«Prostitution ist eine humanitäre Katastrophe»
Mit Anfang 22 Jahren steckte Anna Schreiber finanziell in der Klemme. Sie prostituierte sich während zwei Jahren, um sich und ihre kleine Tochter durchzubringen. Durch eine «Liebesbegegnung» schaffte sie den Ausstieg. Danach brauchte sie viele Jahre, um das Erlebte zu verarbeiten. Schliesslich studierte sie Psychologie und eröffnete gut zwanzig Jahre nach ihrem Ausstieg aus der Prostitution 2008 eine eigene Praxis in Karlsruhe. Letztes Jahr ging sie mit dem Buch «Körper sucht Seele» an die Öffentlichkeit.
Freiwillige Prostitution ist «Märchen»
Aus der Doppelperspektive der Betroffenen und der Therapeutin kritisiert Schreiber die Normalisierung der Prostitution als Beruf wie jeder andere. «Freiwillige» Prostitution sei ein «Märchen». Die meisten Prostituierten seien Zwangsprostituierte. Für die anderen seien vor allem finanzielle Gründe ausschlaggebend: «Viele Frauen verkaufen ihren Körper, damit ihre Kinder oder ihre Familien in einem anderen Land nicht verhungern. Das ist eine humanitäre Katastrophe», sagte Schreiber in der «SonntagsZeitung». Dank der Normalisierung können Freier dieses Leid ausblenden. «Und so geht vergessen, wie brutal es ist, einen anderen Körper für die eigene sexuelle Befriedigung zu benutzen, lieblos, seelenlos, völlig unpersönlich und austauschbar.» Käuflicher Sex sei nie einvernehmlich, sondern mit Geld kaschierte Gewalt. «Und wenn mehr Geld im Spiel ist, ist die Gewalt besser kaschiert. Aber Gewalt ist es in jedem Fall.»
«Ich glaubte selber, das zu wollen»
Schreiber selber war in der Kindheit Opfer eines Übergriffs. Dabei habe sie lernen müssen, Gefühle und Körperwahrnehmung auszublenden. Als sie das erste Mal ihren Körper verkaufte, habe sich das zwar fundamental falsch angefühlt. Doch ihre Seele habe das Falsch-Gefühl, Ekel und Schmerz ausgeblendet. «So machte ich mich passend, war aber völlig getrennt von meinem inneren Erleben.» Sie habe damals gedacht, sich freiwillig zu prostituieren. «Ich glaubte selber, das zu wollen, was ich tat, weil ich schon abgespalten war von meinen Gefühlen und meiner Körperwahrnehmung.
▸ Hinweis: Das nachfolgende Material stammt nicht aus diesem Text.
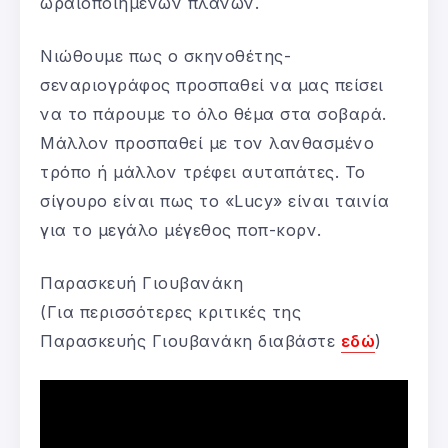
ωραιοποιημένων πλάνων.
Νιώθουμε πως ο σκηνοθέτης-
σεναριογράφος προσπαθεί να μας πείσει
να το πάρουμε το όλο θέμα στα σοβαρά.
Mάλλον προσπαθεί με τον λανθασμένο
τρόπο ή μάλλον τρέφει αυταπάτες. Το
σίγουρο είναι πως το «Lucy» είναι ταινία
για το μεγάλο μέγεθος ποπ-κορν.
Παρασκευή Γιουβανάκη
(Για περισσότερες κριτικές της
Παρασκευής Γιουβανάκη διαβάστε
εδώ
)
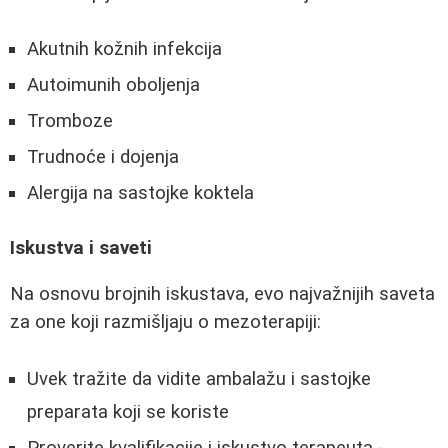
Akutnih kožnih infekcija
Autoimunih oboljenja
Tromboze
Trudnoće i dojenja
Alergija na sastojke koktela
Iskustva i saveti
Na osnovu brojnih iskustava, evo najvažnijih saveta
za one koji razmišljaju o mezoterapiji:
Uvek tražite da vidite ambalažu i sastojke
preparata koji se koriste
Ich spürte die Verletzungen und Wunden nicht mehr und verstand noch gar nicht richtig, was ich tat.»
«Triebabfuhr statt Erfüllung»
Für Schreiber ist es wichtig zu verstehen, weshalb Männer zu Prostituierten gehen. Viele könnten ihre Wünsche und Fantasien nicht mitteilen, andere fühlten sich zurückgewiesen. Wenn sie dann zu Prostituierten gehen, fänden sie statt Erfüllung lediglich Triebabfuhr. «Die hohe Dosis an herzlosem Sex bringt den Mangel nicht zum Verschwinden, sondern verstärkt die Suche und erschwert zunehmend, dem Gegenüber auf der Herzebene zu begegnen.»
Prostitution abschaffen wie Sklaverei
Prostitution habe grosse Auswirkungen auf die gesamte Gesellschaft und hinterlasse bei vielen lebenslange Spuren, sagt Schreiber. Sie plädiert deshalb für ein Verbot. Auch die Abschaffung der Sklaverei sei seinerzeit lange undenkbar gewesen. Als erste Staaten sie verboten, sei ein Prozess in Gang gekommen, der den gesellschaftlichen Konsens verändert habe. Das erhofft sich Schreiber auch bezüglich Prostitution. «Wir haben die Pflicht, genau hinzusehen und uns klar zu machen, mit wie unendlich viel Leid, Scham und Gewalt sie verbunden ist.»